Start of Block

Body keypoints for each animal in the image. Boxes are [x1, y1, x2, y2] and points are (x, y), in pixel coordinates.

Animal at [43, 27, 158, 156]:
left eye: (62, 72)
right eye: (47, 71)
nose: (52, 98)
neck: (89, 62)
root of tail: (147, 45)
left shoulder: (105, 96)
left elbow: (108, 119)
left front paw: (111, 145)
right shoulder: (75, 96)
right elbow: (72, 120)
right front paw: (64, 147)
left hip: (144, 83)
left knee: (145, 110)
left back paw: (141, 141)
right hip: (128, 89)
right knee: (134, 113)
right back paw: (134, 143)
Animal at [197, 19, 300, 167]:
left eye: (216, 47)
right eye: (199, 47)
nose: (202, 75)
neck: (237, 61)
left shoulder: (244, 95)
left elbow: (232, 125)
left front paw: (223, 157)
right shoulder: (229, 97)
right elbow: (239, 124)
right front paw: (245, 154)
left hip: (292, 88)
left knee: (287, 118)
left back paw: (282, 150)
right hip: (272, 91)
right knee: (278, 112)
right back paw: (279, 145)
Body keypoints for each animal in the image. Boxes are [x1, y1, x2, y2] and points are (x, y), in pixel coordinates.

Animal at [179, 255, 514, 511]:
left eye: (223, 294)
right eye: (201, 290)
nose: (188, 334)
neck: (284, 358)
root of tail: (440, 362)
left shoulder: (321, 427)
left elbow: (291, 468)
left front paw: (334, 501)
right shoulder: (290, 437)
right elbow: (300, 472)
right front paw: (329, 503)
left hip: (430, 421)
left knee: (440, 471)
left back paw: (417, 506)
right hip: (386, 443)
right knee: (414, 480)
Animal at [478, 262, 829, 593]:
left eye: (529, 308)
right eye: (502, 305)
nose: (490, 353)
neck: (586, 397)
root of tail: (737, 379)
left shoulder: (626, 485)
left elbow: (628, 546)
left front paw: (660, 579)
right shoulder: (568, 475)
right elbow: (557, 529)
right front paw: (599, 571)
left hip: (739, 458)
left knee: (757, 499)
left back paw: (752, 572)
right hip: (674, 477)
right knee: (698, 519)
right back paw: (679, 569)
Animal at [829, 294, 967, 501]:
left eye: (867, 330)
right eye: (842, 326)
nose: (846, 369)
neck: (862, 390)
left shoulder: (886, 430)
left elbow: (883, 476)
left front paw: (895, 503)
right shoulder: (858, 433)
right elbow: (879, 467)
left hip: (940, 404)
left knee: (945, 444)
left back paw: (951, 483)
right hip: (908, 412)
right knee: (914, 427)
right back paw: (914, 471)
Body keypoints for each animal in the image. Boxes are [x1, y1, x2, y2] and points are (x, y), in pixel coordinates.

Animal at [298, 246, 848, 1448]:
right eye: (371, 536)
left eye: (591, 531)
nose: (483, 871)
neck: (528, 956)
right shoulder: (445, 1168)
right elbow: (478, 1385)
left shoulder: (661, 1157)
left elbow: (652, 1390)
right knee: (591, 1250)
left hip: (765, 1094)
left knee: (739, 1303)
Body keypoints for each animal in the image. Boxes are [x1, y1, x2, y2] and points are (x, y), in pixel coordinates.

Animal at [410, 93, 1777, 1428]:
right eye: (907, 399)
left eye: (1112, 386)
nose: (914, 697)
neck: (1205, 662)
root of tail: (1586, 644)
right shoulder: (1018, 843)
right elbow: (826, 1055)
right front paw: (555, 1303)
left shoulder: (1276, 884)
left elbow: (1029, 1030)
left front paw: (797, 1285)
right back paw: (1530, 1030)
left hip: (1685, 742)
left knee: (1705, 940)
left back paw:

End of Block

**What is required**
Copy out the lines starting at the one containing "left knee: (739, 1303)" and ending with the last line of the entries. Include nothing else.

**Problem solution**
left knee: (739, 1303)
Body keypoints for each animal in the image. Boxes are [x1, y1, x2, y2] and points are (x, y), in pixel coordinates.

Animal at [410, 93, 1777, 1428]:
right eye: (907, 399)
left eye: (1112, 386)
nose: (914, 697)
neck: (1205, 662)
root of tail: (1586, 644)
right shoulder: (1018, 843)
right elbow: (826, 1055)
right front paw: (555, 1303)
left shoulder: (1276, 884)
left elbow: (1029, 1030)
left front paw: (797, 1285)
right back paw: (1530, 1030)
left hip: (1685, 742)
left knee: (1705, 940)
left back paw:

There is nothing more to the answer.